Jean Chatzky
Is there a housing bubble where you live? It seems as though housing prices have dropped in many regions, that's for sure. In the past, buyers were forced to engage in bidding wars when trying to purchase a home. Today, it seems there are a dozen houses for each buyer. In fact, the number of houses on the market nationally has gone up by about one million according to recent data from the National Association of Realtors. Jean talks to Money magazine's Steve Gandel for his real estate forecast, as well as his tips for buyers and sellers alike.

Steve's real estate outlook:
  • It could be a while before housing gets hot again. To many economists, it's unclear whether prices will plummet, level or go back up. In fact, Steve says only half of economists think prices will go down next year.
  • If you own your house, this won't affect you in a large way, unless you bought your house and expect to live in it on a short-term basis.
  • Places where economic conditions are quite bad, or where prices have gone up a lot, will be the most affected. For example, San Diego, Las Vegas and much of Florida are expected to take big hits.
  • If you live in an area where the job market is decent, you won't have to worry quite as much for the long term.
If you're a buyer:
  • Get your own appraiser. You want to know the exact worth of your potential home.
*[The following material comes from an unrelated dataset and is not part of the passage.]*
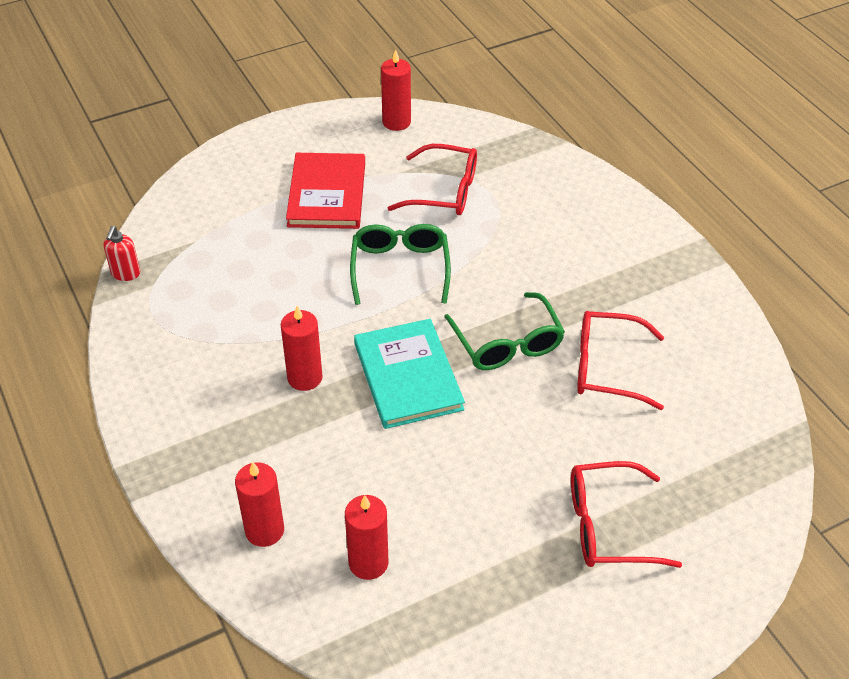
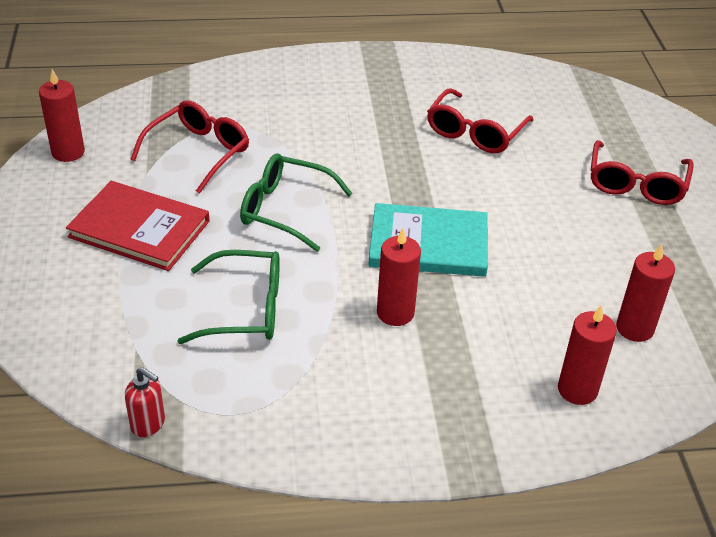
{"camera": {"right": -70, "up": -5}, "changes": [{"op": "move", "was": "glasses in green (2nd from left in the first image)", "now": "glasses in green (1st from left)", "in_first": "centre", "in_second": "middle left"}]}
  • Know that mortgage brokers are not always on your side. Shop around on your own to get a number of different quotes, then go directly to banks and see what they will offer you.
If you're a seller:
  • Remove yourself from the psychological pull of your own house. People tend to think their homes are worth more than their actual value. According to Steve, it's not that people can't sell their houses—it's that they can't sell them for the price they want.
  • Wipe 2005 out of your head, and don't focus on what you could have gotten for the house if you'd sold it last year. All that matters is what it's worth now.
  • Be careful with renovations—buyers will likely not pay as much as you put into them. If you have extra money to put into your house, shore up the essentials, like the roof, and update landscaping.
  • Remove knickknacks when showing the house to make it seem more spacious.
The information provided here is general advice and you should always consult your own financial adviser before making major financial decisions, including investments or changes to your portfolio. The opinions expressed by the hosts, guests and callers to Oprah Radio are strictly their own.